» **Action item**
Your task is to copy the stretch of lines in the records below that begins with the line containing "North Country Community College Association, Inc." and ends with the line containing "2022-23 HOUSING LICENSE", exactly as written, with nothing added.

» **Dataset extract**
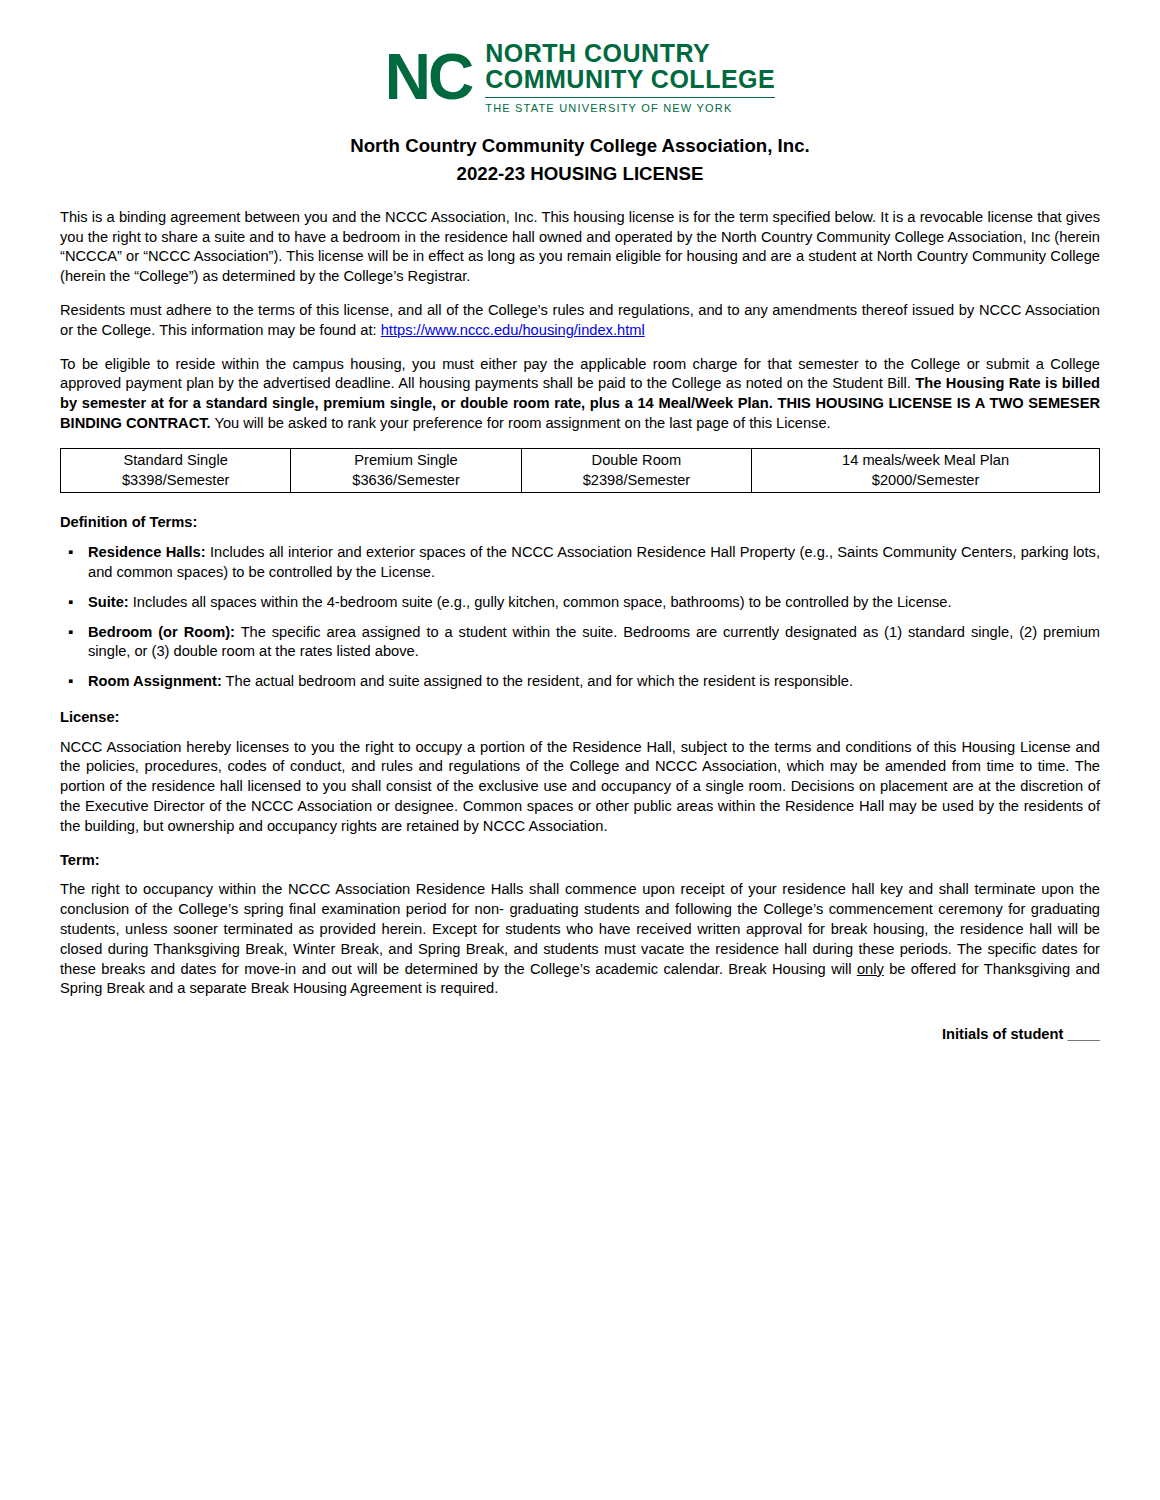NC
NORTH COUNTRY
COMMUNITY COLLEGE
THE STATE UNIVERSITY OF NEW YORK
North Country Community College Association, Inc.
2022-23 HOUSING LICENSE
This is a binding agreement between you and the NCCC Association, Inc. This housing license is for the term specified below. It is a revocable license that gives you the right to share a suite and to have a bedroom in the residence hall owned and operated by the North Country Community College Association, Inc (herein “NCCCA” or “NCCC Association”). This license will be in effect as long as you remain eligible for housing and are a student at North Country Community College (herein the “College”) as determined by the College’s Registrar.
Residents must adhere to the terms of this license, and all of the College’s rules and regulations, and to any amendments thereof issued by NCCC Association or the College. This information may be found at: https://www.nccc.edu/housing/index.html
To be eligible to reside within the campus housing, you must either pay the applicable room charge for that semester to the College or submit a College approved payment plan by the advertised deadline. All housing payments shall be paid to the College as noted on the Student Bill. The Housing Rate is billed by semester at for a standard single, premium single, or double room rate, plus a 14 Meal/Week Plan. THIS HOUSING LICENSE IS A TWO SEMESER BINDING CONTRACT. You will be asked to rank your preference for room assignment on the last page of this License.
| Standard Single $3398/Semester | Premium Single $3636/Semester | Double Room $2398/Semester | 14 meals/week Meal Plan $2000/Semester |
Definition of Terms:
Residence Halls: Includes all interior and exterior spaces of the NCCC Association Residence Hall Property (e.g., Saints Community Centers, parking lots, and common spaces) to be controlled by the License.
Suite: Includes all spaces within the 4-bedroom suite (e.g., gully kitchen, common space, bathrooms) to be controlled by the License.
Bedroom (or Room): The specific area assigned to a student within the suite. Bedrooms are currently designated as (1) standard single, (2) premium single, or (3) double room at the rates listed above.
Room Assignment: The actual bedroom and suite assigned to the resident, and for which the resident is responsible.
License:
NCCC Association hereby licenses to you the right to occupy a portion of the Residence Hall, subject to the terms and conditions of this Housing License and the policies, procedures, codes of conduct, and rules and regulations of the College and NCCC Association, which may be amended from time to time. The portion of the residence hall licensed to you shall consist of the exclusive use and occupancy of a single room. Decisions on placement are at the discretion of the Executive Director of the NCCC Association or designee. Common spaces or other public areas within the Residence Hall may be used by the residents of the building, but ownership and occupancy rights are retained by NCCC Association.
Term:
The right to occupancy within the NCCC Association Residence Halls shall commence upon receipt of your residence hall key and shall terminate upon the conclusion of the College’s spring final examination period for non- graduating students and following the College’s commencement ceremony for graduating students, unless sooner terminated as provided herein. Except for students who have received written approval for break housing, the residence hall will be closed during Thanksgiving Break, Winter Break, and Spring Break, and students must vacate the residence hall during these periods. The specific dates for these breaks and dates for move-in and out will be determined by the College’s academic calendar. Break Housing will only be offered for Thanksgiving and Spring Break and a separate Break Housing Agreement is required.
Initials of student ____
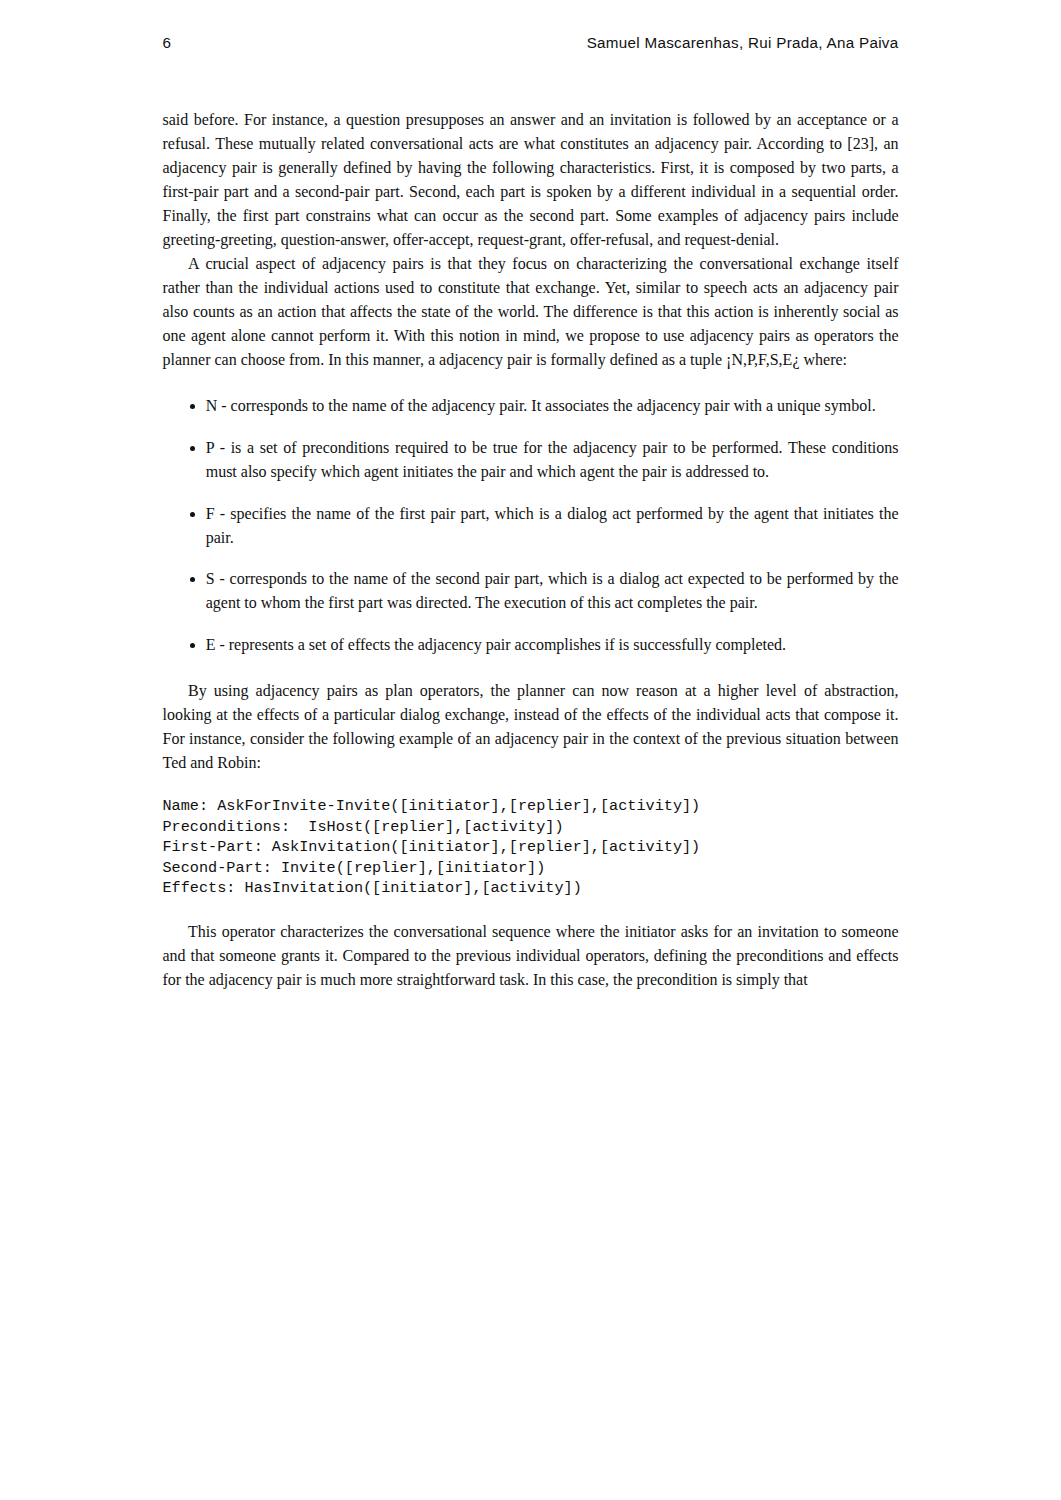6 Samuel Mascarenhas, Rui Prada, Ana Paiva
said before. For instance, a question presupposes an answer and an invitation is followed by an acceptance or a refusal. These mutually related conversational acts are what constitutes an adjacency pair. According to [23], an adjacency pair is generally defined by having the following characteristics. First, it is composed by two parts, a first-pair part and a second-pair part. Second, each part is spoken by a different individual in a sequential order. Finally, the first part constrains what can occur as the second part. Some examples of adjacency pairs include greeting-greeting, question-answer, offer-accept, request-grant, offer-refusal, and request-denial.
A crucial aspect of adjacency pairs is that they focus on characterizing the conversational exchange itself rather than the individual actions used to constitute that exchange. Yet, similar to speech acts an adjacency pair also counts as an action that affects the state of the world. The difference is that this action is inherently social as one agent alone cannot perform it. With this notion in mind, we propose to use adjacency pairs as operators the planner can choose from. In this manner, a adjacency pair is formally defined as a tuple ¡N,P,F,S,E¿ where:
N - corresponds to the name of the adjacency pair. It associates the adjacency pair with a unique symbol.
P - is a set of preconditions required to be true for the adjacency pair to be performed. These conditions must also specify which agent initiates the pair and which agent the pair is addressed to.
F - specifies the name of the first pair part, which is a dialog act performed by the agent that initiates the pair.
S - corresponds to the name of the second pair part, which is a dialog act expected to be performed by the agent to whom the first part was directed. The execution of this act completes the pair.
E - represents a set of effects the adjacency pair accomplishes if is successfully completed.
By using adjacency pairs as plan operators, the planner can now reason at a higher level of abstraction, looking at the effects of a particular dialog exchange, instead of the effects of the individual acts that compose it. For instance, consider the following example of an adjacency pair in the context of the previous situation between Ted and Robin:
Name: AskForInvite-Invite([initiator],[replier],[activity])
Preconditions:  IsHost([replier],[activity])
First-Part: AskInvitation([initiator],[replier],[activity])
Second-Part: Invite([replier],[initiator])
Effects: HasInvitation([initiator],[activity])
This operator characterizes the conversational sequence where the initiator asks for an invitation to someone and that someone grants it. Compared to the previous individual operators, defining the preconditions and effects for the adjacency pair is much more straightforward task. In this case, the precondition is simply that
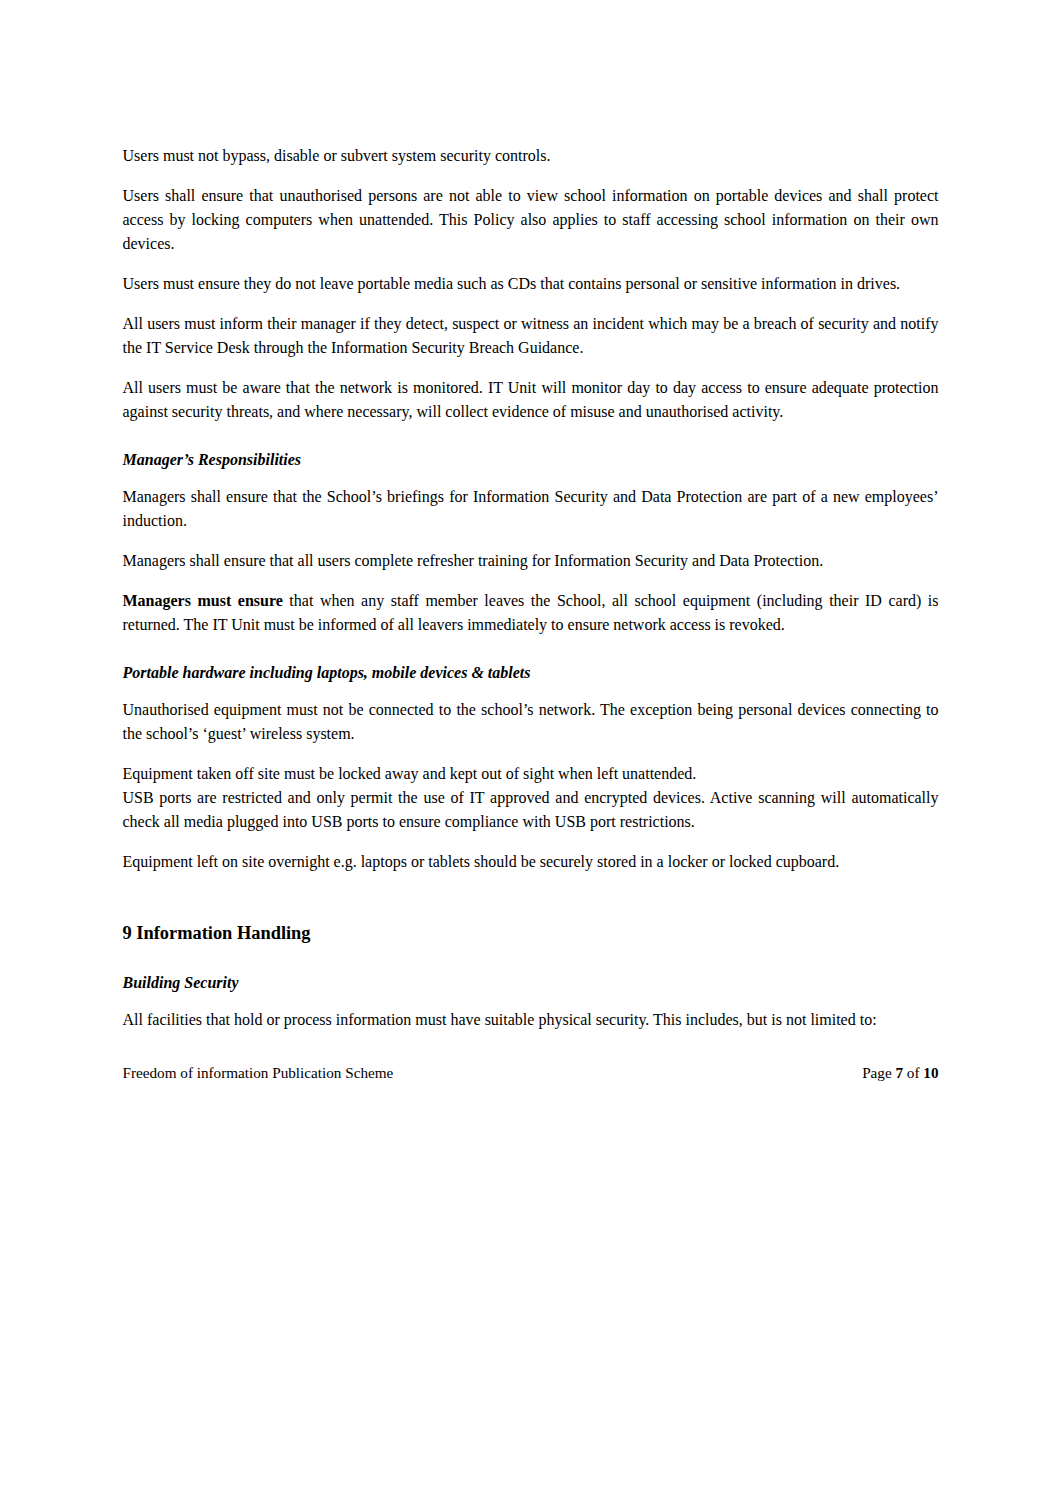Users must not bypass, disable or subvert system security controls.
Users shall ensure that unauthorised persons are not able to view school information on portable devices and shall protect access by locking computers when unattended. This Policy also applies to staff accessing school information on their own devices.
Users must ensure they do not leave portable media such as CDs that contains personal or sensitive information in drives.
All users must inform their manager if they detect, suspect or witness an incident which may be a breach of security and notify the IT Service Desk through the Information Security Breach Guidance.
All users must be aware that the network is monitored. IT Unit will monitor day to day access to ensure adequate protection against security threats, and where necessary, will collect evidence of misuse and unauthorised activity.
Manager’s Responsibilities
Managers shall ensure that the School’s briefings for Information Security and Data Protection are part of a new employees’ induction.
Managers shall ensure that all users complete refresher training for Information Security and Data Protection.
Managers must ensure that when any staff member leaves the School, all school equipment (including their ID card) is returned. The IT Unit must be informed of all leavers immediately to ensure network access is revoked.
Portable hardware including laptops, mobile devices & tablets
Unauthorised equipment must not be connected to the school’s network. The exception being personal devices connecting to the school’s ‘guest’ wireless system.
Equipment taken off site must be locked away and kept out of sight when left unattended.
USB ports are restricted and only permit the use of IT approved and encrypted devices. Active scanning will automatically check all media plugged into USB ports to ensure compliance with USB port restrictions.
Equipment left on site overnight e.g. laptops or tablets should be securely stored in a locker or locked cupboard.
9 Information Handling
Building Security
All facilities that hold or process information must have suitable physical security. This includes, but is not limited to:
Freedom of information Publication Scheme Page 7 of 10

» **Expected output**
North Country Community College Association, Inc.
2022-23 HOUSING LICENSE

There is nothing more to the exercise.